# PROVIDED RECORDS
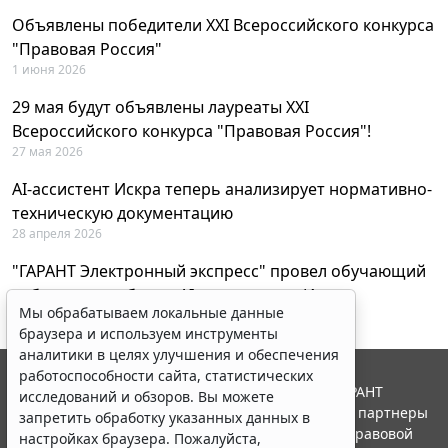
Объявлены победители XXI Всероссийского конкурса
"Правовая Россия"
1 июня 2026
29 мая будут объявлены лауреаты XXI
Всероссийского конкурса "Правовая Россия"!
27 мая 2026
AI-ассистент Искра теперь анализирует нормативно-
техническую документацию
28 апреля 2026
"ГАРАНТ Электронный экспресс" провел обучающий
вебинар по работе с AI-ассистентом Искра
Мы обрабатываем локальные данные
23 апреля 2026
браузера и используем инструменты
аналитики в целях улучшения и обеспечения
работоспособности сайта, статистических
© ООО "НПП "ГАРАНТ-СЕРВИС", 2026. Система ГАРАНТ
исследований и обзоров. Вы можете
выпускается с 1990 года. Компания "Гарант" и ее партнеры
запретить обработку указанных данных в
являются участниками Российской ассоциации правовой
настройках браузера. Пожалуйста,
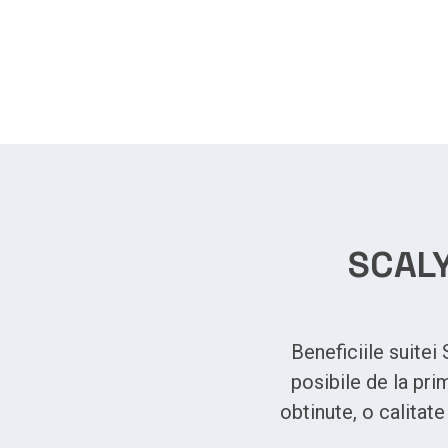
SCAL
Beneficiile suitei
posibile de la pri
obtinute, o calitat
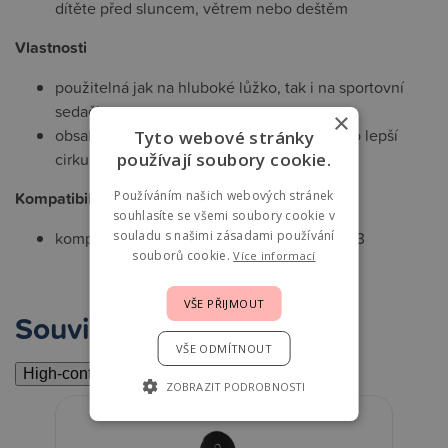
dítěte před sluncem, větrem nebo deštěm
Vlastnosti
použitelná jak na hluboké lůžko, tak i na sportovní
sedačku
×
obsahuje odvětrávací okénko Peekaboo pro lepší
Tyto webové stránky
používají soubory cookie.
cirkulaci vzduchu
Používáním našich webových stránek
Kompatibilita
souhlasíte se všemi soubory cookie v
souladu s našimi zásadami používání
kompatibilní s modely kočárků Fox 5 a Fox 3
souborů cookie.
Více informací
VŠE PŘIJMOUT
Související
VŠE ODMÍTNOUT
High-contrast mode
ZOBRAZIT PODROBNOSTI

* * *

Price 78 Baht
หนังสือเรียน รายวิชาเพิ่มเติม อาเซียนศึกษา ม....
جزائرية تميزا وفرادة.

# REQUIRED ACTION
Copy out the lines above, without changes, from the line that contains "Price 78 Baht" to the line that contains "جزائرية تميزا وفرادة.", both of those lines included.

# EXERCISE RESULT
Price 78 Baht
หนังสือเรียน รายวิชาเพิ่มเติม อาเซียนศึกษา ม....
جزائرية تميزا وفرادة.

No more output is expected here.